More importantly, speaking that line was also a first step to being McKellen. But already he was Shakespeare. “He wrote us,” DeVita says. “He didn’t write anything new; he wrote what we all know.” Shakespeare was once a young boy with a dream, he was a son, a husband, and a father. DeVita recounts the first time he saw APT's outdoor theater set in a wooded hillside and wonders if his awe equaled that of Shakespeare entering one of London’s theaters for the first time. He presents his own father’s ghost moment while performing Hamlet in that theater. And he comes to the conclusion that while Shakespeare was just a regular guy, he was a fearless writer. “He would go anywhere … without judgment,” DeVita says. “And that’s what he asks of his actors.”
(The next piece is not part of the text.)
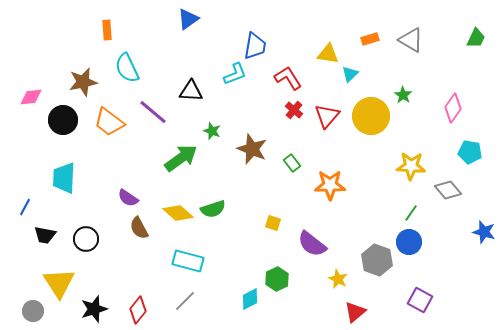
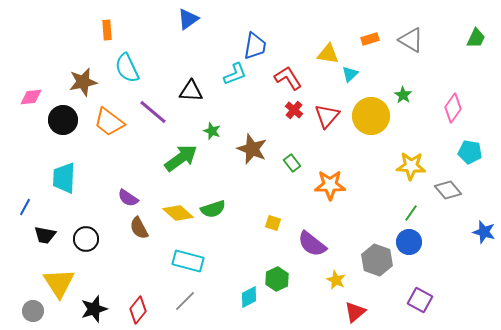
yellow star at (338, 279): moved 2 px left, 1 px down
cyan diamond at (250, 299): moved 1 px left, 2 px up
Trying to literally follow Sir Ian McKellen in his own show, as DeVita initially set out to do, could be called fearless, too. Thankfully, he realized his own life and career were equally important to the Shakespearean experience, and we consequently get this fearless performance, balancing many superb presentations of Shakespeare speeches with self-deprecating depictions. This could easily be titled “In Acting DeVita,” but that wouldn’t have the same marquee pull, would it? Though, on behalf of all the DeVitas out there, it should.